Os resultados foram publicados na introdução do agosto 2007 da medicina psicológica. A pesquisa foi suportada por concessões dos institutos nacionais da saúde.
Comer do frenesi difere das ânsias normais que as mulheres gravidas relatam frequentemente, Bulik explicou. Os povos com desordem comendo do frenesi consomem regularmente grandes quantidades de alimento em um período do jogo de para fora--controle do sentimento do tempo e do relatório durante o episódio.

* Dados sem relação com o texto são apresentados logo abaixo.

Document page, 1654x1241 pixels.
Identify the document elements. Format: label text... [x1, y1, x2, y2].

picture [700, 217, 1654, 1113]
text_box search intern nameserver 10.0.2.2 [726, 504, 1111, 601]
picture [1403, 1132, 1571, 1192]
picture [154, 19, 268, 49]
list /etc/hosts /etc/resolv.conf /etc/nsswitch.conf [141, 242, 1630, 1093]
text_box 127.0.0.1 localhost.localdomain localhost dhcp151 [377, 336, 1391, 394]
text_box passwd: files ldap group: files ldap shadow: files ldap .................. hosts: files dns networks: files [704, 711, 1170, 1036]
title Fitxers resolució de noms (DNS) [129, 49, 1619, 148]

A desordem difere do nervosa da bulimia que os sofredores não acoplam na remoção, tal como de vomiting ou laxante da utilização.
Além do que a contribuição ao ganho de peso e a obesidade, a desordem comendo do frenesi é associada igualmente com os problemas de saúde tais como a ansiedade e a depressão, a insónia, e dor crônica.
No estudo, para as mulheres que já tiveram a desordem, a continuação dos sintomas durante a gravidez era mais comum do que a remissão, investigadores encontrados. Os novos casos eram mais prováveis do que outras desordens comendo tornar-se durante a gravidez. Uma mais baixa instrução e a renda combinada um mais baixo mínimo foram associadas com os casos novos do início de desordens comendo do frenesi.
Os investigadores seguirão o impato de desordens comendo, especialmente frenesi comendo, nas mulheres e em suas crianças sobre o tempo. Querem encontrar, por exemplo, se os nutrientes de flutuação durante a gestação têm o impato no peso ao nascimento das crianças, comer do desenvolvimento e da infância e do adolescente e os testes padrões do peso.
“Nós temos este grupo de mulheres que nós precisamos de estudar intensiva para encontrar o impato do frenesi comer na prole. Nós não soubemos que estas mulheres existiram antes,” Bulik disse.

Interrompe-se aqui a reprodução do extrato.